Cao Dengke breathed out heavily.

“Perhaps our greatest mistake was ever crossing the Prince of Ning in the first place.”

He looked at Zhang Tang. “You’ve won. Give me a clean end.”

Zhang Tang shook his head. “We haven’t fully won yet. Many things still need to be clarified. For instance—”

He leaned forward, studying Cao Dengke’s eyes. “Who exactly is Mu Fengliu? How did he escape from the Tingwei soldiers? And who is the Tingwei’s internal informant?”

Cao Dengke finally showed something resembling a smile — a smug smile.

He made a visible effort to look smug.

He said: “So you’re not all-knowing after all. As for who Mu Fengliu is — he’s simply Mu Fengliu. And as for who the informant is — I don’t know.”

Cao Dengke smiled and said: “Because there are many things that not everyone is privy to.”

Zhang Tang gave a slow nod. “I believe you.”

Then he asked: “But do you want to live?”

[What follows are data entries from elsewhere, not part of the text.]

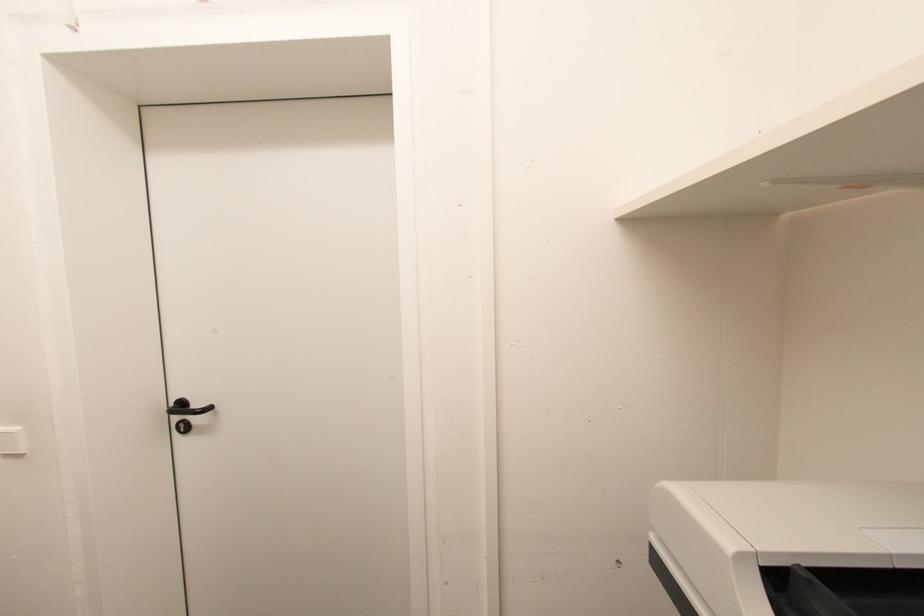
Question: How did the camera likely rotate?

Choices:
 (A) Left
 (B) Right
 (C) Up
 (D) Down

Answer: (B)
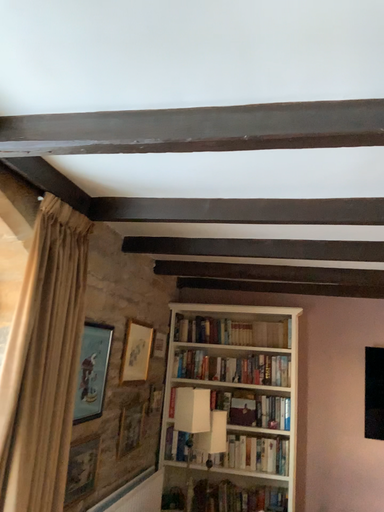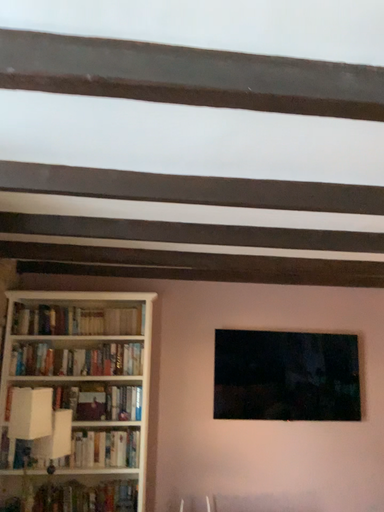
Question: How did the camera likely rotate when shooting the video?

Cao Dengke shook his head. “No.”

Zhang Tang smiled too — a smile not unlike Cao Dengke’s just then.

He said: “But you will live. And a great many people will come to know that you personally turned against your own family to serve justice.”

He continued: “And that is precisely what we need. We’ll use you as bait to draw out more fish. From today onward, you’ll enjoy the full protection of the Tingwei. Happy about that?”

His smile gradually faded. “Don’t look smug in front of me. Please remember those words.”